_SOURCE EXTRACT_.

In Dutch writer-director Marleen Gorris’ filmmaking debut, A Question of Silence (1982), three female strangers browsing a clothing store spontaneously kill and then castrate its male owner in broad daylight after he catches one of them attempting to shoplift. The psychiatrist tasked with separately analyzing the class-divided trio afterward finds that their collective motive involved no premeditation or personal vendetta. It was borne, apparently, of patriarchally induced frustration, their day-to-day lives slow-dripped with the poison of, in two of their cases, sexist male-dominated workplaces and, in the other, relief-famished housewifery in service of an underwhelming husband. They’d all just happened to have had a breaking point in common. When at the end of the movie the inevitable trial’s male judge confidently concludes that this vengeful threesome would have committed the very same act if the shop’s proprietor shared their gender, they break out into loud, cathartically dismissive laughter.
Broken Mirrors (1984), Gorris’ follow-up to the provocative, powerful A Question of Silence — which she’d written in the first place after seeing a similarly premised news story, and directed after encouragement from another pioneering woman filmmaker, Chantal Akerman — has several things in common with its antecedent. It, too, matter-of-factly explores a conceit that in different hands might have occasioned a more traditional thriller, and it, too, is principally motored by three women at their wits’ end with male oppression.
Two of them are sex workers making a living in a brothel called Club Happy House. The other, a housewife, is the latest victim of a company-slash-married man moonlighting as a serial killer. He creeps around Amsterdam kidnapping women, seemingly at random, so that he can chain them up in a spartan, pitch-black basement only intermittently lit by a portable lantern. He starves them, keeping them alive with lukewarm bottles of water, and takes polaroid portraits while they plead; he keeps, as a cruel taunt, his sadistic snaps neatly displayed in tidy, eight-photos-long timelines on the wall across from his victims’ cot — from which they’re never allowed to get up to simply go to the bathroom — so that they’re aware of the fate that will befall them. He refuses to speak during his regular visits. Though his back remains turned to the camera for nearly all of Broken Mirrors, we can feel his stare’s chilly arrogance.

Edda Barends in Broken Mirrors.

[Recorded data]
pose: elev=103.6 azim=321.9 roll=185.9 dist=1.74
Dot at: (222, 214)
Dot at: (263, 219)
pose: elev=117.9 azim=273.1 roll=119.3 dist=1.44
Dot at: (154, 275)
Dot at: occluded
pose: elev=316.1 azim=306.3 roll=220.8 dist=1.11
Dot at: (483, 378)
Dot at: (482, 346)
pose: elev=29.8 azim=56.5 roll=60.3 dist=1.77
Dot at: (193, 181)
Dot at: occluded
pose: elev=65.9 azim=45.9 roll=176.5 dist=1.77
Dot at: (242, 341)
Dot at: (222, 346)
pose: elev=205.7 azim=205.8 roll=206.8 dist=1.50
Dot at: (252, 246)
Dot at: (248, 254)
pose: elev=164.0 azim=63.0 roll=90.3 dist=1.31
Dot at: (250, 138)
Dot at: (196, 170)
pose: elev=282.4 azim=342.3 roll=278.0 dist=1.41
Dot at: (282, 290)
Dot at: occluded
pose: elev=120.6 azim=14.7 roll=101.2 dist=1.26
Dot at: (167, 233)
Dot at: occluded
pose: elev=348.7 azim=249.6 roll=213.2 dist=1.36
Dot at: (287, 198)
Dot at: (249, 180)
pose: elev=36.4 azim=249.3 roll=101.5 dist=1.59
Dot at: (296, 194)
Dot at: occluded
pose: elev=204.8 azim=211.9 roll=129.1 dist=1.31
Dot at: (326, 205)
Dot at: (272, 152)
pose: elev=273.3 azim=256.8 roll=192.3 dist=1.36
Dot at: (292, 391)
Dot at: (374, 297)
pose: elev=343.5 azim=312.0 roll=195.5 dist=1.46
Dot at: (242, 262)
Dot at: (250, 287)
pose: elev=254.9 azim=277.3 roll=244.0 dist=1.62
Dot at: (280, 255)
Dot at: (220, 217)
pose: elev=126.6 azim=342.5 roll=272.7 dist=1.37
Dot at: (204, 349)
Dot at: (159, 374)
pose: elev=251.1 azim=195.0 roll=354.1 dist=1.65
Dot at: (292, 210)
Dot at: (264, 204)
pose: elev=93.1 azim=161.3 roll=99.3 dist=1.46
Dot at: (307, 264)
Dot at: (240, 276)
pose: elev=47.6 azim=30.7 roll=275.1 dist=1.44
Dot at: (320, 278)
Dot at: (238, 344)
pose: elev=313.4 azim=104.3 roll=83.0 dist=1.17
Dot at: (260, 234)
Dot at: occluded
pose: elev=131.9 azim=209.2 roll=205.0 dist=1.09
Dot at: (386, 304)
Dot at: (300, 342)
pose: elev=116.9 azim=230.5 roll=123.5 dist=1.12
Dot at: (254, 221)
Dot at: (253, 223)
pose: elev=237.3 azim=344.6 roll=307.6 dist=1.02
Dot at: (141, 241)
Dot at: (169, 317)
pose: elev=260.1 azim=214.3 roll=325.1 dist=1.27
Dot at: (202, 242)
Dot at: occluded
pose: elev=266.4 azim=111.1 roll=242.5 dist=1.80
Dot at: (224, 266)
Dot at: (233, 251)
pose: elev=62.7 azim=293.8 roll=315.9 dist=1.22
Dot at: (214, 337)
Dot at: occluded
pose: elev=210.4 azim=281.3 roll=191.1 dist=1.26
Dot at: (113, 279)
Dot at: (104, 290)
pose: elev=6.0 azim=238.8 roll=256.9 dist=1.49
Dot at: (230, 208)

_EXERCISES TO COMPLETE_.
[a] Set down the passage of the film review starting with "Broken Mirrors (1984), Gorris’" and going on through "with male oppression.".
[b] Render this sentence from the film review in Spanish: "Two of them are sex workers making a living in a brothel called Club Happy House."
[c] Write the next part of the film review, picking up from the point where it stops.
None of the entries are needed for this work.

_RESPONSES TO THE EXERCISE_.
[a]
Broken Mirrors (1984), Gorris’ follow-up to the provocative, powerful A Question of Silence — which she’d written in the first place after seeing a similarly premised news story, and directed after encouragement from another pioneering woman filmmaker, Chantal Akerman — has several things in common with its antecedent. It, too, matter-of-factly explores a conceit that in different hands might have occasioned a more traditional thriller, and it, too, is principally motored by three women at their wits’ end with male oppression.

[b] Dos de ellas son trabajadoras sexuales que se ganan la vida en un burdel llamado Club Happy House.

[c]
How these three women are directly connected is kept ambiguous for most of Broken Mirrors, though Gorris has a character share a blunt-but-effective observation that makes an explicit link not that necessary. “It’s not much safer being a middle-class housewife than a whore,” they remark after hearing of the abduction. Like Lizzie Borden’s better-known Working Girls (1986), most of Broken Mirrors — which notably marks a major stylistic and technical leap for Gorris — unfolds in a brothel’s confines. Its beautiful, giallo-esque lighting — everyone’s faces are nearly always bathed there in goddessian gold and traces of pink, and the stairs leading up the space’s warren of bedrooms are thick with violet — belies the hard-to-reconcile fury its stable of workers stomachs for the perks of a relatively flexible schedule and a payday preferable to what’s available to a woman in the local blue-collar milieu.
The woman who manages the place (Colby Stunnenberg) is also, in contrast to Working Girls’ insufferably girlbossian madam, a benevolent, secretly revolver-toting leader who looks out for her employees as best she can. Behind closed doors, though, she too is beholden to a man. She has to implore the space’s aloof owner to be more on top of its constant plumbing issues — johns are always clogging toilets and vomiting chunks onto floors and sinks after swiping too many drinks from the business’s cherry-stooled bar — and generally be more cognizant of workplace cleanliness. (He thinks such practical matters are of less concern than potentially offering possibly profitable S&M-style services.)
One of Broken Mirrors’ two main sex-worker characters, Dora (Henriëtte Tol), is flatly pragmatic about the job’s expectations. She doesn’t, however, know how much longer she can handle the piggishness of the men who regularly come by. “Even the ‘nice ones’ aren’t nice,” she all but groans; later, after a particularly busy night, she grumbles about feeling like a “human lavatory.” During a memorable montage that shows the Club Happy House’s employees all barely feigning interest in (and in one example rejecting specific requests from) the johns they’re currently accommodating, Dora’s demeanor is the most indelible. She sits there, her eyes frozen in a roll, as her client fatuously declares, over and over, that he’s in love with her.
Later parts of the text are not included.